The Catcher in the Rye
Title | The Catcher in the Rye PDF eBook |
Author | J. D. Salinger |
Publisher | ببلومانيا للنشر والتوزيع |
Pages | 232 |
Release | 2024-06-28 |
Genre | Fiction |
ISBN |
The Catcher in the Rye," written by J.D. Salinger and published in 1951, is a classic American novel that explores the themes of adolescence, alienation, and identity through the eyes of its protagonist, Holden Caulfield. The novel is set in the 1950s and follows Holden, a 16-year-old who has just been expelled from his prep school, Pencey Prep. Disillusioned with the world around him, Holden decides to leave Pencey early and spend a few days alone in New York City before returning home. Over the course of these days, Holden interacts with various people, including old friends, a former teacher, and strangers, all the while grappling with his feelings of loneliness and dissatisfaction. Holden is deeply troubled by the "phoniness" of the adult world and is haunted by the death of his younger brother, Allie, which has left a lasting impact on him. He fantasizes about being "the catcher in the rye," a guardian who saves children from losing their innocence by catching them before they fall off a cliff into adulthooda. The novel ends with Holden in a mental institution, where he is being treated for a nervous breakdown. He expresses some hope for the future, indicating a possible path to recovery..
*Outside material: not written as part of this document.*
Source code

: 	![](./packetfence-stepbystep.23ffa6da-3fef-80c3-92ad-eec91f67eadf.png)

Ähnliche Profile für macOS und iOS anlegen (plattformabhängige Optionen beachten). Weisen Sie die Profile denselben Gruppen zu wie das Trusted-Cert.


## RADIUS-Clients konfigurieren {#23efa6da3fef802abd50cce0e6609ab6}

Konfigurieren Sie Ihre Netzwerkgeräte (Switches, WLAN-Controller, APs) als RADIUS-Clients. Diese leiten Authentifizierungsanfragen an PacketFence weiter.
Common Sense in Early 18th-century British Literature and Culture
Title | Common Sense in Early 18th-century British Literature and Culture PDF eBook |
Author | Christoph Henke |
Publisher | de Gruyter |
Pages | 0 |
Release | 2014 |
Genre | Literary Criticism |
ISBN | 9783110343359 |
While the popular talk of English common sense in the eighteenth century might seem a by-product of familiar Enlightenment discourses of rationalism and empiricism, this book argues that terms such as 'common sense' or 'good sense' are not simply synonyms of applied reason. On the contrary, the discourse of common sense is shaped by a defensive impulse against the totalizing intellectual regimes of the Enlightenment and the cultural climate of change they promote, in order to contain the unbounded discursive proliferation of modern learning. Hence, common sense discourse has a vital regulatory function in cultural negotiations of political and intellectual change in eighteenth-century Britain against the backdrop of patriotic national self-concepts. This study discusses early eighteenth-century common sense in four broad complexes, as to its discursive functions that are ethical (which at that time implies aesthetic as well), transgressive (as a corrective), political (in patriotic constructs of the nation), and repressive (of otherness). The selection of texts in this study strikes a balance between dominant literary culture - Swift, Pope, Defoe, Fielding, Johnson - and the periphery, such as pamphlets and magazine essays, satiric poems and patriotic songs.